Assignment
Search the entries below for the word "front" and copy every line where it appears.

Records shown
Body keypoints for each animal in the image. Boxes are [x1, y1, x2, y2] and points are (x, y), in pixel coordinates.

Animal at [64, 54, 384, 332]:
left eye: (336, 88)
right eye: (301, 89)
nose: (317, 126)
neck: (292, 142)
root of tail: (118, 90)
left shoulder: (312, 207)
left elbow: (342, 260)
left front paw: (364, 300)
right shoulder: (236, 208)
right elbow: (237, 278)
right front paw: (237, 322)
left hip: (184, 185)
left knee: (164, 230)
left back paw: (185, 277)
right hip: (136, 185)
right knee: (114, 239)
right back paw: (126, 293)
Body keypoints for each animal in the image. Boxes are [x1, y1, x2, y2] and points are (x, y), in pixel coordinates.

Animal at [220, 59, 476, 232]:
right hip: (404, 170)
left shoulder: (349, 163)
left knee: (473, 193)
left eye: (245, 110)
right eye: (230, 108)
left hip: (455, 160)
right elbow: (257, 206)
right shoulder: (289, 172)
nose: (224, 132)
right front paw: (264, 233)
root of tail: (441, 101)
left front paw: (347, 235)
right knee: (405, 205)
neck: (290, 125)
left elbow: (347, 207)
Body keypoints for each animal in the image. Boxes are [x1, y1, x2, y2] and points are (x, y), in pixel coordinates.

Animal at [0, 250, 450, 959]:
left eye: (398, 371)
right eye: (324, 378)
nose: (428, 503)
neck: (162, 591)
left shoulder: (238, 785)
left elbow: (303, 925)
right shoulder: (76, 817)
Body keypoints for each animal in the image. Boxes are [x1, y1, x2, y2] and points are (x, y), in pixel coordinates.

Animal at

==

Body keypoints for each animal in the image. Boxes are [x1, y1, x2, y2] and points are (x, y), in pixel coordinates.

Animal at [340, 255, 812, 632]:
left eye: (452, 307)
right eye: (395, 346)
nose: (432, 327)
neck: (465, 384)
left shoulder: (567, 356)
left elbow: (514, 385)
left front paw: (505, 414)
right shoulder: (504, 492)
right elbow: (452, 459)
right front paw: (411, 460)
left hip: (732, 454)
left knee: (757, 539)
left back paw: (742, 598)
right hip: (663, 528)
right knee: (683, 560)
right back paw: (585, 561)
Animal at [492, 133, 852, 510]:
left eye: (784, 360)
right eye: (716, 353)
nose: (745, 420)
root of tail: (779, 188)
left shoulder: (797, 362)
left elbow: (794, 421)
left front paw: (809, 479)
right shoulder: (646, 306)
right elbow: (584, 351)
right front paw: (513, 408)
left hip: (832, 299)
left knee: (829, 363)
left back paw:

Result of this task
left front paw: (364, 300)
right front paw: (237, 322)
right front paw: (264, 233)
left front paw: (347, 235)
left front paw: (505, 414)
right front paw: (411, 460)
left front paw: (809, 479)
right front paw: (513, 408)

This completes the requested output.